Hands up those of you who read the labels on your medication bottles ‘every’ time you’re due to administer a dose? Not many of you I bet. While much publicity highlights the dangers of counterfeit drugs (and rightly so), what about the dangers linked to incorrectly taking genuine medication?
Approximately 90 million adults in the US struggle to understand and correctly act upon common standard drug warnings on prescription bottles, according to estimates from The Institute of Medicine. Many adults are, therefore, at risk of either not receiving the full therapeutic benefits of their prescription (through under dosing), or experiencing unpleasant side effects (through over dosing).
A new study from Northwestern University Feinberg School of Medicine (IL, USA) suggests that simplifying both the language and icons used on standard warning labels for prescription medicine can significantly help patients to understand how to take their medication correctly. Many of the words and icons in use have been so for decades without any evidence to support patient comprehension. Michael Wolfe, Associate Professor of medicine and learning sciences at Feinberg, and lead author of the study said in a recent press release: “The study shows the value of a clear message…. A lot of the current warnings were phrased very abstractly and were confusing. For example, we changed ‘For external use only’ to ‘Use only on your skin.’ We moved from the intangible to the concise.”

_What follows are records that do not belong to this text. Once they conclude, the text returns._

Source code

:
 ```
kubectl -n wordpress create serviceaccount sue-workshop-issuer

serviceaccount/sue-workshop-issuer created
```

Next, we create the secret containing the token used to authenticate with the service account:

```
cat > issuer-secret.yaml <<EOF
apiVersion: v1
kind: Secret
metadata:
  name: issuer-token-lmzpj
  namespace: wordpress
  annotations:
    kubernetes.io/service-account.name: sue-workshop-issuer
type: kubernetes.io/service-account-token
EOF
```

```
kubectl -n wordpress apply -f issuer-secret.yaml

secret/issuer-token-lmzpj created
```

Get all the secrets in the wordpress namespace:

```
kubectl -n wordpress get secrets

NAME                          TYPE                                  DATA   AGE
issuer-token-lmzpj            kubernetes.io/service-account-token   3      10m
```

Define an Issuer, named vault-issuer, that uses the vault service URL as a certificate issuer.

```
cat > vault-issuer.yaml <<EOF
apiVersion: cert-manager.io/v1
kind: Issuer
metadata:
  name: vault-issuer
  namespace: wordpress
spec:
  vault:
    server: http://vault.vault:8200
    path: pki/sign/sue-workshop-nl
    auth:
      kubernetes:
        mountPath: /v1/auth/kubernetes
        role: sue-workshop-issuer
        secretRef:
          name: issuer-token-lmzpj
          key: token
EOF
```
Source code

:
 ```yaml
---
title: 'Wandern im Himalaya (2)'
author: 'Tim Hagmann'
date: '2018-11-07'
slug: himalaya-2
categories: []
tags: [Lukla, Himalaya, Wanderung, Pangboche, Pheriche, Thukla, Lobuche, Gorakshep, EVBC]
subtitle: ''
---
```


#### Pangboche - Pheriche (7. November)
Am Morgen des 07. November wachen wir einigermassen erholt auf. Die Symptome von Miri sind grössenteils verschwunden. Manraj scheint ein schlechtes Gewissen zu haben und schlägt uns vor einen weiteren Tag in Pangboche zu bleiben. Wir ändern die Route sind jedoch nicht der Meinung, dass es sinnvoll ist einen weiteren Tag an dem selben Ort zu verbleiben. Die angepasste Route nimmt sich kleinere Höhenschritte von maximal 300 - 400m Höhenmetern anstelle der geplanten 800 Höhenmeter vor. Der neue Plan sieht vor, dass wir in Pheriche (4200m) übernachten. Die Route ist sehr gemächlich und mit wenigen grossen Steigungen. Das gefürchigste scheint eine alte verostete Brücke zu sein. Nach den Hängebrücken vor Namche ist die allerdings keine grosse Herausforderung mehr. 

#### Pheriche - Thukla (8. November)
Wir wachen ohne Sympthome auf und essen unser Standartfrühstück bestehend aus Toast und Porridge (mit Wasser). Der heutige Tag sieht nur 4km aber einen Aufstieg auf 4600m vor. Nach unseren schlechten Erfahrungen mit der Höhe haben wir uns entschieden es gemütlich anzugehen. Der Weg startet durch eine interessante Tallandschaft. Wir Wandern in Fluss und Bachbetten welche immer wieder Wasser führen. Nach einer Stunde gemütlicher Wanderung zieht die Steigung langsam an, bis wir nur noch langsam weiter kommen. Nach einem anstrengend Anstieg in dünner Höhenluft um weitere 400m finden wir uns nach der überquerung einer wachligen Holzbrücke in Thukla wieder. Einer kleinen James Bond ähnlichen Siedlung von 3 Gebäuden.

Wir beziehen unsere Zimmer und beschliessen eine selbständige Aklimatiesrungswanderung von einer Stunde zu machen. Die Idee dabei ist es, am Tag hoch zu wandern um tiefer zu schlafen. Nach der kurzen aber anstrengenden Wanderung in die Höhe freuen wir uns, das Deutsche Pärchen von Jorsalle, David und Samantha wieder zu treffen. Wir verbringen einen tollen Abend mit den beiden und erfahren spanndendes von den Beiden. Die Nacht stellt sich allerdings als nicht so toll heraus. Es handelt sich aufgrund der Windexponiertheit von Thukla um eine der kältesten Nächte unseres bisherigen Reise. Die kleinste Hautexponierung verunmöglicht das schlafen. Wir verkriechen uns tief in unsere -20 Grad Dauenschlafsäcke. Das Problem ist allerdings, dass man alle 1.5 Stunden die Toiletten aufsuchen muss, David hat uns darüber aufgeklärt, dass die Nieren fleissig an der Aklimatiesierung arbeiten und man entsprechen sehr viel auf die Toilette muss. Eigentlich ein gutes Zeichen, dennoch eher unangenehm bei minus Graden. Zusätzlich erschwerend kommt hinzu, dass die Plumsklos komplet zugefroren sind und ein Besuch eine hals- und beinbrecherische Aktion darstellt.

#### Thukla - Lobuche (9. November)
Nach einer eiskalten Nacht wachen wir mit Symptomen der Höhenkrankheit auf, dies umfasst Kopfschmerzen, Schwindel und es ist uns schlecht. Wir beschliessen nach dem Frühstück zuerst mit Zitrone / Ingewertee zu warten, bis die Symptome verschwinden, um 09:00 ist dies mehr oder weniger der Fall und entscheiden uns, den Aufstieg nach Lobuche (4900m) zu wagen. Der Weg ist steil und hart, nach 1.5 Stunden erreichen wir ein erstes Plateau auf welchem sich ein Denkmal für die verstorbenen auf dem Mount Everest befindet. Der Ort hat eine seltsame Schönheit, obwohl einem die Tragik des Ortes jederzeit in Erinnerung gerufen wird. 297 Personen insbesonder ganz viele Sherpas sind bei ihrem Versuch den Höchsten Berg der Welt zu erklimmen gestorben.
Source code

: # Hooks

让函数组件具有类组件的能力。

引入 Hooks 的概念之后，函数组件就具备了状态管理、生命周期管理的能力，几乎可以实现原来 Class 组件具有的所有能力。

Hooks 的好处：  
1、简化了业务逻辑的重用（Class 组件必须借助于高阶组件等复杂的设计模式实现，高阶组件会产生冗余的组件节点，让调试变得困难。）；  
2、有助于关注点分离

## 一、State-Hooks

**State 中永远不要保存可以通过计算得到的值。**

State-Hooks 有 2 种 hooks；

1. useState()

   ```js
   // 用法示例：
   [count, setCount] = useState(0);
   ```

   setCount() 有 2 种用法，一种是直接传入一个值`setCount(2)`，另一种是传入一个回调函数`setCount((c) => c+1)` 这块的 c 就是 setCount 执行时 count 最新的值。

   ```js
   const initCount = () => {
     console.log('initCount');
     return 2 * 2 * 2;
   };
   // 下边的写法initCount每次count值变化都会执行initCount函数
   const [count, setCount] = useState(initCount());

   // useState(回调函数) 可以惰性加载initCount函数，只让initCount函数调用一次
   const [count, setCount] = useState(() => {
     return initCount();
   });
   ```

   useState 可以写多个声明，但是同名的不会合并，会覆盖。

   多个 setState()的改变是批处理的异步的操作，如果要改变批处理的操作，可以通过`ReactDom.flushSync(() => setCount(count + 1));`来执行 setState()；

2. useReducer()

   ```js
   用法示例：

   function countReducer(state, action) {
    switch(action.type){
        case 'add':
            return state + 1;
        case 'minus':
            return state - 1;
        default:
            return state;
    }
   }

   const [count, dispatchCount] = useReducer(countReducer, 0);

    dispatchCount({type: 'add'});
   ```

In addition, the researchers also recommend limiting the number of warnings to two so that only the most important are printed: the study indicated that if there are too many warnings patients tend to ignore them. Wolfe advised in a press release: “We need to figure out which are the most important warnings and only put those on the label. Otherwise you risk the message never reaching the patient…. The more warnings you put on a label, the more you distract them from essential instructions and precautions that ensure they safely use the medicine.”
Furthermore, the study also discovered that patients with low literacy were at greatest risk of misunderstanding instructions and, therefore, more liable to misuse medications. The researchers and patients of the study worked with graphic designers to create new icons that captured the mental images of what the warnings meant. For example, “A current and widely used icon of a pregnant woman resembles an olive,” Wolf said in a press release. “For most people that probably doesn’t convey pregnancy. The new design of a silhouette of a pregnant woman with a bump on her stomach was more easily recognizable to patients.”
Work is already underway to revamp the content of prescription warning labels as Wolfe and colleagues from Emory, Harvard and Louisiana State universities have teamed up with the US Pharmacopeia to create a drug labelling task force.
Simplifying language, particularly warnings on prescription bottles, is definitely a positive move, but I will be interested to learn how feasible it will be to whittle the warnings down to the recommended limit of two. How will the drugs companies fare in this age of compensation?